In reversing the Court of Appeals, the Supreme Court first addressed whether the defendant-creditor’s proof of claim was false, misleading, or deceptive. The Court reasoned that the term “claim” in the context of a “proof of claim” under the Bankruptcy Code includes both enforceable and unenforceable claims. The Court explained that a “claim” is a “right to payment” and state law typically determines whether a person has such a right. In this particular case, Alabama law applied, which like the laws of many other states, provides that a creditor has the right to payment of a debt after the limitations period has expired. While the claim may be unenforceable because of the applicable limitations period, it is still considered a “claim” under the Bankruptcy Code. These reasons led the Court to conclude that filing a proof of claim for a time-barred debt is not false, misleading, or deceptive under the FDCPA.

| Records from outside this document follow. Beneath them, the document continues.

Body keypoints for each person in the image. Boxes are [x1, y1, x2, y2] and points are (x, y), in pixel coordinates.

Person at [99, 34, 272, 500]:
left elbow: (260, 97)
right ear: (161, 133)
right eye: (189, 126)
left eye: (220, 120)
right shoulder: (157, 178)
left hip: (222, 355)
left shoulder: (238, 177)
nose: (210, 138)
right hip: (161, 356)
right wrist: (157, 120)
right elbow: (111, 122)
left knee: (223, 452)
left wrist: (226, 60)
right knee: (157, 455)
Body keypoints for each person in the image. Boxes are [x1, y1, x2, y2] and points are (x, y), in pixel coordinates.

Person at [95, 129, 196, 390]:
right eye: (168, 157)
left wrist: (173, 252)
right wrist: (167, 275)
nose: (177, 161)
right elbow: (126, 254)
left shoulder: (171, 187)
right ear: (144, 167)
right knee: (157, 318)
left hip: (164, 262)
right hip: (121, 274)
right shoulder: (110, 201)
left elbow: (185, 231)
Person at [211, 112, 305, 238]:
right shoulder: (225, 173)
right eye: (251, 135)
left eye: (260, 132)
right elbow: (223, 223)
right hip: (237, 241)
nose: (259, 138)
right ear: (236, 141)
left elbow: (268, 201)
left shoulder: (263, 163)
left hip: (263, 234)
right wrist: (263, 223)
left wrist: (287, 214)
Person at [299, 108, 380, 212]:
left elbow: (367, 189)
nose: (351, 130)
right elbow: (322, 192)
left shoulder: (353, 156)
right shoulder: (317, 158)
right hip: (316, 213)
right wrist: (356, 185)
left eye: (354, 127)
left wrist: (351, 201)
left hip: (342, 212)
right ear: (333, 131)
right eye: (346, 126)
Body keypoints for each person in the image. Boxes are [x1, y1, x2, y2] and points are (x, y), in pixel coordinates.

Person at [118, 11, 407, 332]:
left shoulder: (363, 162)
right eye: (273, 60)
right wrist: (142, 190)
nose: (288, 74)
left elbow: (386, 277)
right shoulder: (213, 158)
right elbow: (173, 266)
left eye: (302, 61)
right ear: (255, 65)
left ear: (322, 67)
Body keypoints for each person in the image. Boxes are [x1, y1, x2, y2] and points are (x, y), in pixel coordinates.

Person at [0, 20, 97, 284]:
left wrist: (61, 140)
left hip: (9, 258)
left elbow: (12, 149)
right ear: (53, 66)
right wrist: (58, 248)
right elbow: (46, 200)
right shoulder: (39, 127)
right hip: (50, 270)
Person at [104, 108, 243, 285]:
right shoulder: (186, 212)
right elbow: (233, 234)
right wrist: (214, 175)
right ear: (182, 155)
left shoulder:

Next, the Supreme Court addressed whether the defendant-creditor’s assertion of an obviously time-bared claim was unfair or unconscionable under the FDCPA. The Court distinguished a number of lower court decisions holding that filing a lawsuit attempting to collect a time-barred debt violates the FDCPA. The central concern in such cases was that a consumer might unwittingly pay a time-barred debt, or pay part of such debt and lose the protection of the statute of limitations. In the bankruptcy context, a trustee is appointed and the bankruptcy procedural rules guide the evaluation of claims. These additional protections diminish the possibility of a consumer mistakenly paying a time-barred debt. Thus, the Court held that the defendant’s proof of claim was not unfair or unconscionable.
The case is Midland Funding, LLC v. Johnson, and is available here.